The opposite of wisdom is foolishness. In the Gospel of Luke, Jesus tells a parable about a rich fool (Luke 12:13-21). In this story, the rich man is not criticised for his greed, but rather for placing his trust in the wrong things. Christians believe it is vital to place trust in God; they recognise the limitations of human beings and believe that there is more to life than we can see on the surface. By approaching life wisely, they seek to increase their understanding of the world and gain not simply knowledge, but powerful knowledge – knowledge that can transform.
In our school community, we aim to make wise choices, guided by examples we are shown by others and lead by example.
(We are responsible for all our actions - Romans 14:12)
Being responsible means having the ability to respond. Throughout the Christian narrative, God builds relationships with human beings and gives them special responsibilities, from Moses in the Old Testament to Jesus’ disciples in the New Testament. Christians believe that all people have been created in the image of God (Genesis 1:26-27) and they see in Jesus’ journey to the cross an example of God walking alongside human beings (Colossians 3:12), speaking with them and offering them a chance to respond.

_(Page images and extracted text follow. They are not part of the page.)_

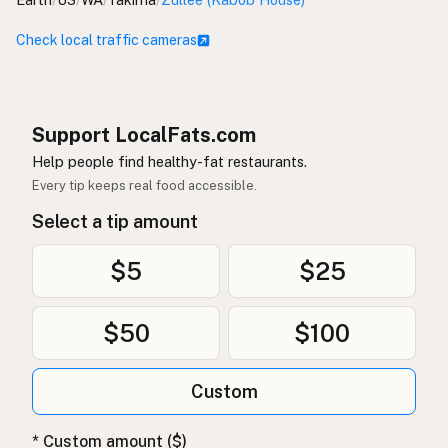
Check local traffic cameras
Support LocalFats.com
Help people find healthy-fat restaurants.
Every tip keeps real food accessible.
Select a tip amount
$5
$25
$50
$100
Custom
* Custom amount ($)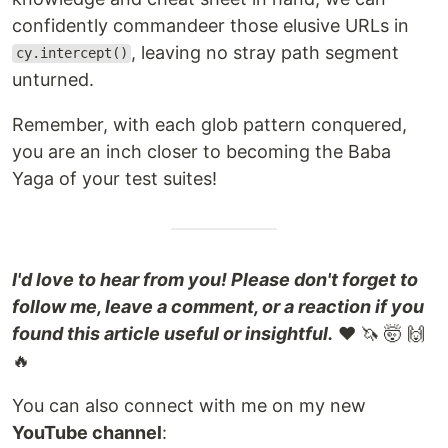
confidently commandeer those elusive URLs in
, leaving no stray path segment
cy.intercept()
unturned.
Remember, with each glob pattern conquered,
you are an inch closer to becoming the Baba
Yaga of your test suites!
I'd love to hear from you! Please don't forget to
follow me, leave a comment, or a reaction if you
found this article useful or insightful.
❤️ 🦄 🤯 🙌
🔥
You can also connect with me on my new
YouTube channel
: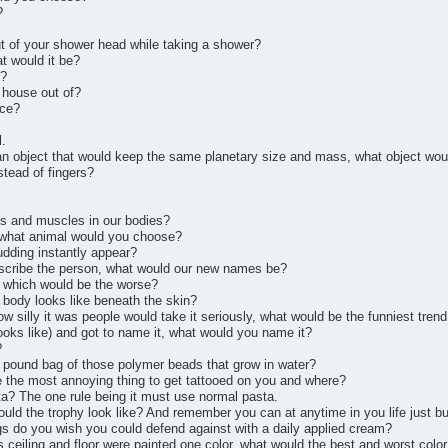
?
t of your shower head while taking a shower?
t would it be?
y?
 house out of?
nce?
l.
o an object that would keep the same planetary size and mass, what object wo
tead of fingers?
ts and muscles in our bodies?
, what animal would you choose?
udding instantly appear?
escribe the person, what would our new names be?
 which would be the worse?
 body looks like beneath the skin?
w silly it was people would take it seriously, what would be the funniest trend
looks like) and got to name it, what would you name it?
?
0 pound bag of those polymer beads that grow in water?
be the most annoying thing to get tattooed on you and where?
a? The one rule being it must use normal pasta.
uld the trophy look like? And remember you can at anytime in you life just bu
gs do you wish you could defend against with a daily applied cream?
s ceiling and floor were painted one color, what would the best and worst color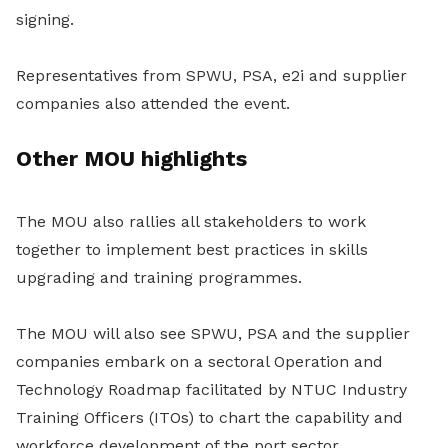
signing.
Representatives from SPWU, PSA, e2i and supplier
companies also attended the event.
Other MOU highlights
The MOU also rallies all stakeholders to work
together to implement best practices in skills
upgrading and training programmes.
The MOU will also see SPWU, PSA and the supplier
companies embark on a sectoral Operation and
Technology Roadmap facilitated by NTUC Industry
Training Officers (ITOs) to chart the capability and
workforce development of the port sector.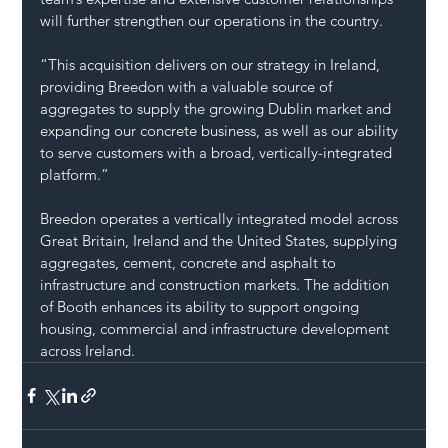
will further strengthen our operations in the country.
“This acquisition delivers on our strategy in Ireland, 
providing Breedon with a valuable source of 
aggregates to supply the growing Dublin market and 
expanding our concrete business, as well as our ability 
to serve customers with a broad, vertically-integrated 
platform.”
Breedon operates a vertically integrated model across 
Great Britain, Ireland and the United States, supplying 
aggregates, cement, concrete and asphalt to 
infrastructure and construction markets. The addition 
of Booth enhances its ability to support ongoing 
housing, commercial and infrastructure development 
across Ireland.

One way in which Christians live out this belief is by participating in the Eucharist, also known as Holy Communion, the Lord’s Supper or Mass. This is a shared meal, in which Christians and God are bound together, and in which all barriers are broken down and all people treated as equal. It offers an example of a world in which every person can flourish and in which humans live alongside each other in fellowship, each taking responsibility for the other.
In our school community, we take responsibility for our actions, our belongings and school property.